With drawn annotations by Michael Fesca

Afterword by Hedwig Fijen

The following texts are modified transcripts of A Voice Exists in Voicing, a ten-part radio piece commissioned by the Manifesta 14 Prishtina (July–October 2022) at the invitation of Catherine Nichols for the artistic program “it matters what worlds world worlds: how to tell stories otherwise.”

All conversations took place in English except for the last one with Qerkica Rexhepi, which was simultaneously translated by Donjetë Murati. For this printed version, the sound recording with Qerkica Rexhepi was translated by Plator Gashi.

In the prelude, almost all characters, including authors and researchers, are introduced by their first names. In the conversations, the full names of all persons recorded in the radiophonic walks and conversations are used at the point where their audio recordings are featured, unless they requested otherwise. The spelling of names throughout appears in the original language.

Radiophonic walk in Prishtina with Agnes Nokshiqi during pre-project research, July 29, 2022.

Radio Jingle

Sound of footsteps bounding down a few steps, opens into birds singing, footsteps continue on level ground.
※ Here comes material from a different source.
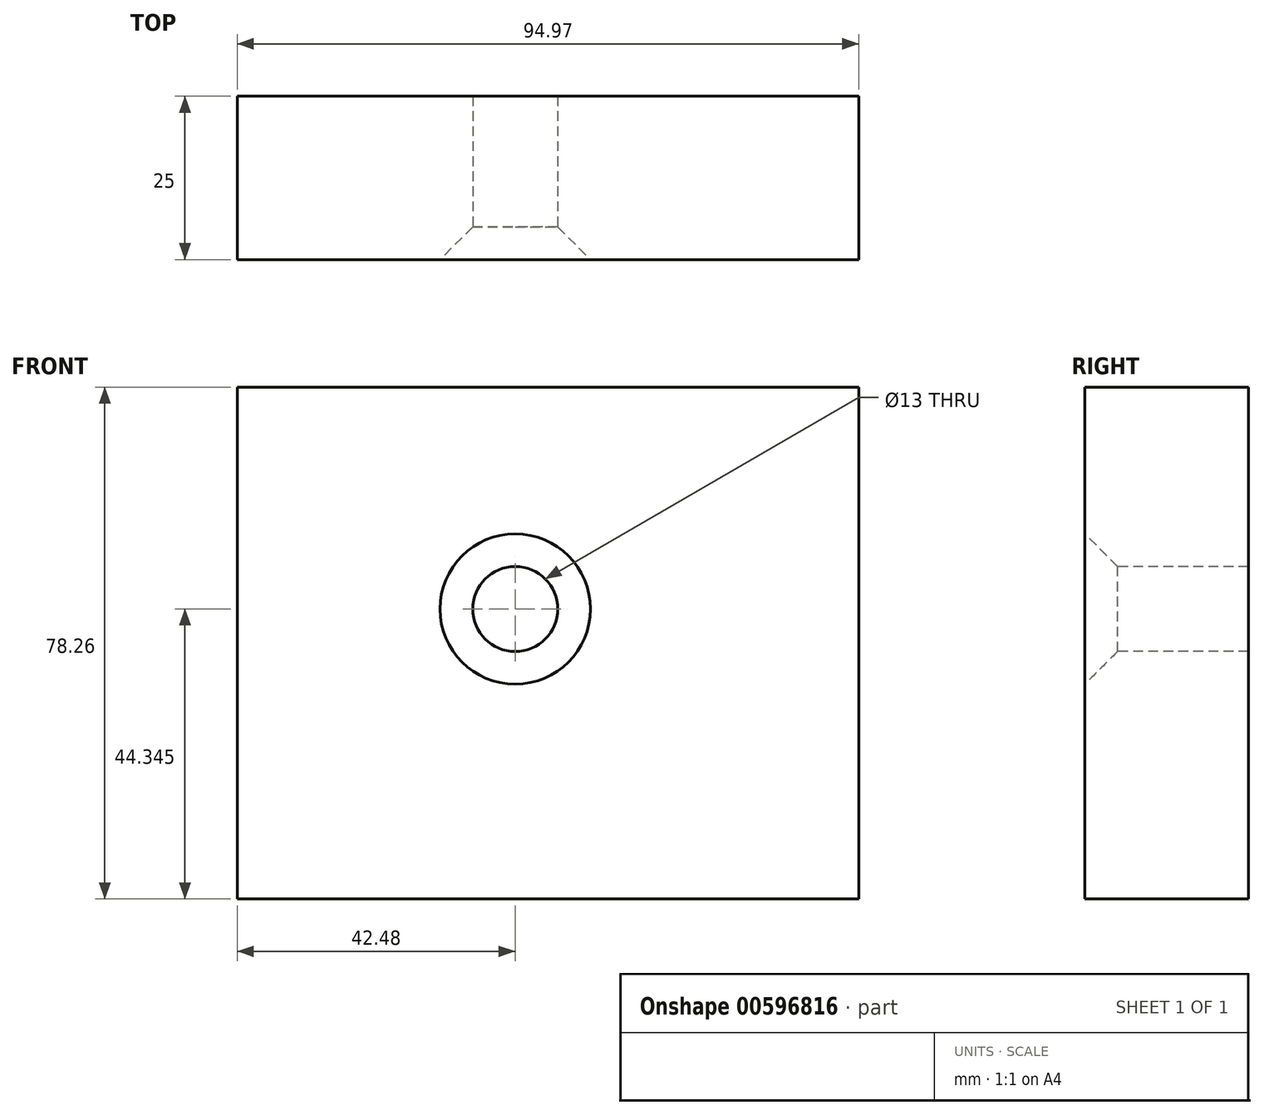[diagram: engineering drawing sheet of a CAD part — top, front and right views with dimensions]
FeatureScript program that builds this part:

Anna Bromley: A voice exists in voicing.

Qerkica Rexhepi: I was cold, I didn’t know where to go.

Vullnet Krasniqi: I ended up in my apartment.

Alisa Maliqi: I was very, um, strong.

Dardan Zhegrova: To kind of romanticize.

Sihana Klisurica: Uh, the oppression and, um…

Ambient, blended sonic textures slowing down.

Kaltrina Krasniqi: We’re going in circles now. Careful!

Arba Hatashi: So I have to warn you.

Kafu: I’m kind of mad a little bit.

Water splashing in fountain. Distant dog barking.

Then dog barking close by in a high pitch, stretches into an ascending glissando.

1

Prelude

[Bouncing from the eighties to right now and back again.]

Voices buzzing, relaxed laughing.

Lucid feminine voice chanting ahaaaaa.

Tone transitioning into a stammering, breathed chant.

Anna speaks in a narrator’s voice.

Anna Bromley: Shake the syntax! A tale of borrowed voices.